Sunday, February 24, 2013

Sew What

I admire those people who can sew. While I consider myself creative, sewing is not one of my talents. I am certainly no seamstress. This lack of skill does not completely stop me, however. I have a sewing machine. It's a green Hello Kitty machine...that I've never used. Now I can't find the instructions. I sew everything I need to sew by hand. It takes me forever, it's not pretty, but fabric is held together by thread...well, embroidery floss. "What on earth does she sew?" I can hear you asking. Certainly not clothes! I make hammocks and tubes for my pet rats and fabric books. I admire those people that can sew-a friend of mine in England makes amazing plush creations. I also admire those fictional characters that sew. Believe it or not, sewing and other needlecrafts can be found in many cozy mysteries. I consider these mysteries a subgroup of the Crafting Cozy.

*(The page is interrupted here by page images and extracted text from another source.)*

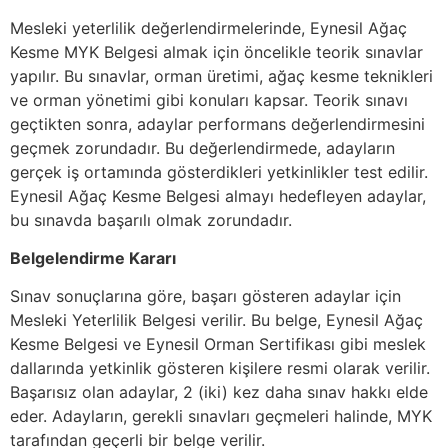
Mesleki yeterlilik değerlendirmelerinde, Eynesil Ağaç
Kesme MYK Belgesi almak için öncelikle teorik sınavlar
yapılır. Bu sınavlar, orman üretimi, ağaç kesme teknikleri
ve orman yönetimi gibi konuları kapsar. Teorik sınavı
geçtikten sonra, adaylar performans değerlendirmesini
geçmek zorundadır. Bu değerlendirmede, adayların
gerçek iş ortamında gösterdikleri yetkinlikler test edilir.
Eynesil Ağaç Kesme Belgesi almayı hedefleyen adaylar,
bu sınavda başarılı olmak zorundadır.
Belgelendirme Kararı
Sınav sonuçlarına göre, başarı gösteren adaylar için
Mesleki Yeterlilik Belgesi verilir. Bu belge, Eynesil Ağaç
Kesme Belgesi ve Eynesil Orman Sertifikası gibi meslek
dallarında yetkinlik gösteren kişilere resmi olarak verilir.
Başarısız olan adaylar, 2 (iki) kez daha sınav hakkı elde
eder. Adayların, gerekli sınavları geçmeleri halinde, MYK
tarafından geçerli bir belge verilir.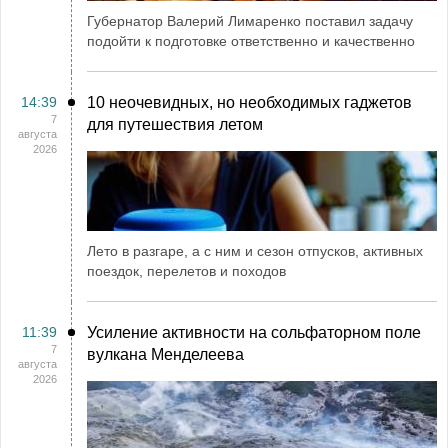
Губернатор Валерий Лимаренко поставил задачу
подойти к подготовке ответственно и качественно
14:39
10 неочевидных, но необходимых гаджетов
7
для путешествия летом
августа
2026
Лето в разгаре, а с ним и сезон отпусков, активных
поездок, перелетов и походов
11:39
Усиление активности на сольфаторном поле
7
вулкана Менделеева
августа
2026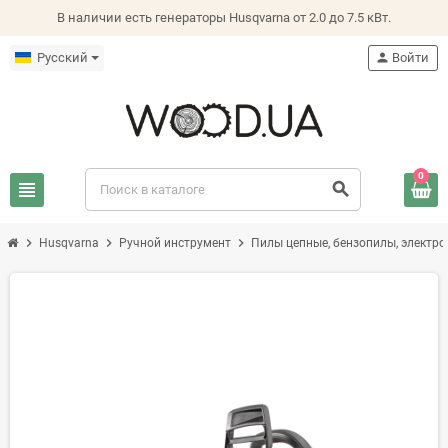
В наличии есть генераторы Husqvarna от 2.0 до 7.5 кВт.
Русский
person
Войти
0
view_headline
search
chevron_right
chevron_right
chevron_right
Husqvarna
Ручной инструмент
Пилы цепные, бензопилы, электр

Melissa Bourbon writes the Magical Dressmaking Mysteries. Harlow Jane Cassidy, after working as a fashion designer in NYC,  moves back to small Texas town and opens a dressmaking shop when her great grandmother dies. There is a paranomal aspect to the series as well as we discover that all of the Cassidy women, descended from Butch Cassidy, have special gifts.

The Southern Sewing Circle Mysteries by Elizabeth Lynn Casey introduces us to librarian Tori Sinclair who, in order to fit in, joins the sewing circle of her small South Carolina town. It helps that Tori is quite adept at sewing! Sewing tips are included in the books.

Betsy Devonshire owns Crewel World, a needlework shop in Minnesota in the Needlework Mysteries by Monica Ferris. The patrons here generally don't make clothes, but do other needlecrafts, such as counted cross stitch and crewel. Patterns from various needlecrafts are included.

If you're interested in quilting try the Benni Harper Mysteries by Earlene Fowler. Benni is the curator of a folk art museum in California. The titles in the series are the names of quilt patterns.

I love stuffed animals, so imagine my delight when I found the Bear Collector's Mysteries by John J. Lamb. Former homicide inspector Brad Lyon collects and creates teddy bears!

Even if you never pick up a needle and thread, be sure to pick up one of these sewing mysteries, you'll be glad you did!


  1. Great post Kathy! I also enjoy those crafty cozy mysteries. The one I have read so far, are the knitting mysteries by Maggie Sefton. Highly recommend those.

    1. Thanks. There are a ton of knitting/crochet mysteries out there. I may have to do a post just about them! I enjoy Maggie Sefton's series.

  2. Elizabeth Craig has two books out now in her quilting series. I read Maggie Sefton too and Anne Canadeo's Black Sheep Knitting series. I've got a lot of Monica Ferris books to read and I've got one on the way from a bargain books catalog.

    No sewing machine so I mend by hand. I do have one of the handheld ones that cost $10 at Michael's but it didn't last long.